Though climate financing has increased over the years — almost doubling in the last decade to $4.8 trillion between 2011-2020 — the incline is not enough to put the world on track to meet 1.5 ºC global warming targets, according to research from the Climate Policy Initiative. The research group estimates that at least $4.3 trillion of capital is needed annually by 2030 to “avoid the worst impacts of climate change.”
The bank is also establishing a client transition review forum to review its clients against the new transition framework. Any energy company with more than 10% of upstream oil & gas capital allocated to expansion; non-diversified upstream oil & gas companies; and companies with the lowest scores on the transition assessment will trigger mandatory annual reviews on whether Barclays will continue its financing.

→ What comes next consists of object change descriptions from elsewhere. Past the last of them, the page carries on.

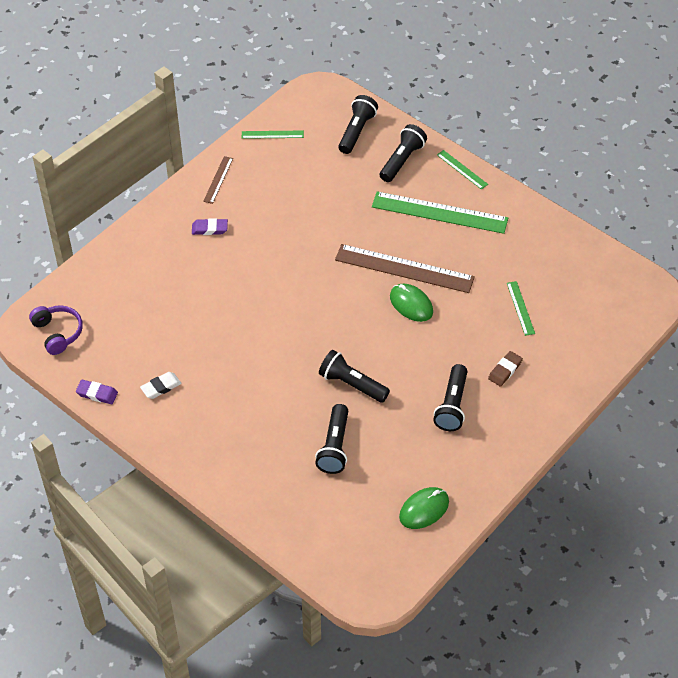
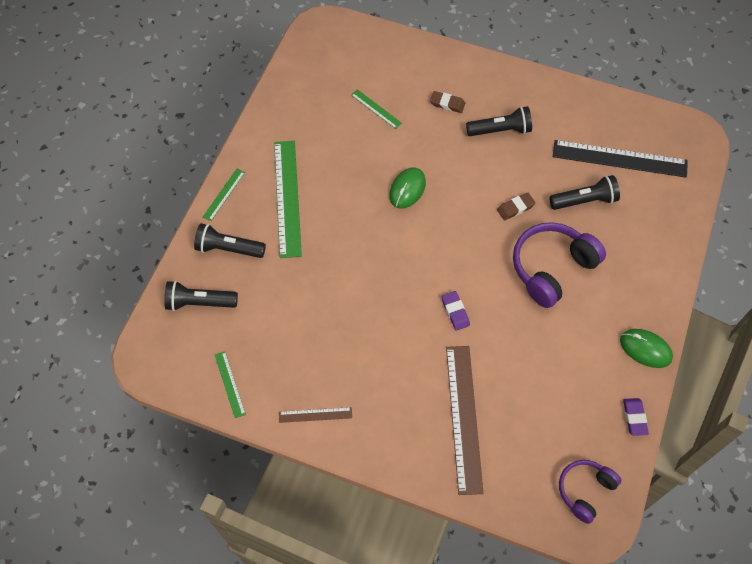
camera: 110 degrees left, 10 degrees up
white eraser [140,372,181,399] -> none
purple eraser [192,218,228,235] -> purple eraser moved to [442,291,470,331]
black flashlight [319,350,390,403] -> brown eraser [497,193,536,220]
brown ruler [335,244,475,293] -> brown ruler moved to [446,346,483,495]
green mouse [399,487,449,529] -> green mouse moved to [620,329,673,368]
green ruler [507,281,535,336] -> green ruler turned 75 degrees clockwise [351,89,402,129]
none -> purple headphones [513,222,606,308]
none -> black ruler [553,140,688,178]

Additionally, Barclays won’t provide any direct funding to energy groups for oil and gas projects in the Amazon biome or the Arctic Circle; ultra-deep water or extra heavy oil infrastructure projects; and oil sands exploration projects. The bank will stop funding all clients working on coal mining or coal-power generation by 2035. The bank said it hopes to have all the internal systems and controls in place to monitor their clients against these restrictions by the end of June.
Last month, Texas Attorney General Ken Paxton banned Barclays from doing business with the state over its role as a “fossil fuel boycotter.” As a result, the bank — which was ninth-largest underwriter for the state in 2023 — can no longer underwrite any municipal bonds for Texas.